(Transcribed page contents)
[Start of section]

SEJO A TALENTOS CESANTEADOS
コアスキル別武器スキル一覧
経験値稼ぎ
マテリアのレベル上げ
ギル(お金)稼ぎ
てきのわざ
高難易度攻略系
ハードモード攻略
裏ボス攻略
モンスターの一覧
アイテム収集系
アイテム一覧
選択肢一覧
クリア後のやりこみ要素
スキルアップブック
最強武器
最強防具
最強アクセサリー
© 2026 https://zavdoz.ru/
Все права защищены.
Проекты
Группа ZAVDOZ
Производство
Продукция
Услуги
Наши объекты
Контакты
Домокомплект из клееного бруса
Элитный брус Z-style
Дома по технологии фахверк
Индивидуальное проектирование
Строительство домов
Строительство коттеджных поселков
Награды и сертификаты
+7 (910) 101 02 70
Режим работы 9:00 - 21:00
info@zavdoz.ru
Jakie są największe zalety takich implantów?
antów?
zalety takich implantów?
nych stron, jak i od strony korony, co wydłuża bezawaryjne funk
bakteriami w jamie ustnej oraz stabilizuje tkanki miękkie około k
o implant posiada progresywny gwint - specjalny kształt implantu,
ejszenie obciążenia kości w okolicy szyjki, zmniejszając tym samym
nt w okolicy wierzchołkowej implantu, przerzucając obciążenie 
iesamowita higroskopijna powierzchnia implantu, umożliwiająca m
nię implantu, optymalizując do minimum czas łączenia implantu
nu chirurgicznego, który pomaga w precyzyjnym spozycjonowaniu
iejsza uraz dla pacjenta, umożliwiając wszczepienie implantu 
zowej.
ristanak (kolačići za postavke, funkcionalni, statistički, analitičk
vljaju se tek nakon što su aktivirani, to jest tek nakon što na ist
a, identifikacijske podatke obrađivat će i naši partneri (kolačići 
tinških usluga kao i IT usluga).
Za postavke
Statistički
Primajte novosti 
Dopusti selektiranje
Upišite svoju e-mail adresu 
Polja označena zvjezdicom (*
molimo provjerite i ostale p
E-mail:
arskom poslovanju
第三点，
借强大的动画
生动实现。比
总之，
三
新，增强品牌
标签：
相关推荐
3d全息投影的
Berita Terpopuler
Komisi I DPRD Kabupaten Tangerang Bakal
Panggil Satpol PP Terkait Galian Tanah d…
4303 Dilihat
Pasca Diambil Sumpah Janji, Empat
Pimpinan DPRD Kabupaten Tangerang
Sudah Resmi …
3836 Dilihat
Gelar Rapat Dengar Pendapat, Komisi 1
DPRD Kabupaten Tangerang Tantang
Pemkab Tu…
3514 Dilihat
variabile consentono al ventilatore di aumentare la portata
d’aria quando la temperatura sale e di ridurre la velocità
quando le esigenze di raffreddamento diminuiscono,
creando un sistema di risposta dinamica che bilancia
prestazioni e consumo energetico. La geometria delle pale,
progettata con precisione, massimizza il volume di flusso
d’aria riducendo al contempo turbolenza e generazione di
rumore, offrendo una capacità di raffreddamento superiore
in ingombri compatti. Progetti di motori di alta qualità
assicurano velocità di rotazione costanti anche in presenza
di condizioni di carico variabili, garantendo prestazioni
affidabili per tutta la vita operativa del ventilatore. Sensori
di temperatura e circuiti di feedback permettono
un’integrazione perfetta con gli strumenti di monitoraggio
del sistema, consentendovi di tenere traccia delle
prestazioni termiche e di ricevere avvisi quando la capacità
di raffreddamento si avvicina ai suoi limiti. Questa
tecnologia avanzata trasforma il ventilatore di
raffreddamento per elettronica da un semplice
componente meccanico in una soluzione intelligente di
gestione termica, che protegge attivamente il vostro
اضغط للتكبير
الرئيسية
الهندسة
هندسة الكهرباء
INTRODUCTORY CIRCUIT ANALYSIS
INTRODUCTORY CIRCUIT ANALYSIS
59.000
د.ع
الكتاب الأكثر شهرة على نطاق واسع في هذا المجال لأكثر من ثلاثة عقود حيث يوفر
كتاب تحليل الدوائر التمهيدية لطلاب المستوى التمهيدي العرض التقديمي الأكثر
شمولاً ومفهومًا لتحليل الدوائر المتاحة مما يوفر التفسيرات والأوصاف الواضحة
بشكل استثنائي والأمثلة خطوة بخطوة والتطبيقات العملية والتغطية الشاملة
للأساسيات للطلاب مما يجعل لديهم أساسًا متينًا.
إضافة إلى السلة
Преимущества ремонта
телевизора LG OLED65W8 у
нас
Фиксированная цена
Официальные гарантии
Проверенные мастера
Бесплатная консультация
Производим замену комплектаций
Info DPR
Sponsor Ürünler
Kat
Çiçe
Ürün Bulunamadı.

[End of section]

Filter the lines above, keeping and copying those that contain "Dilihat".

# Completed task
4303 Dilihat
3836 Dilihat
3514 Dilihat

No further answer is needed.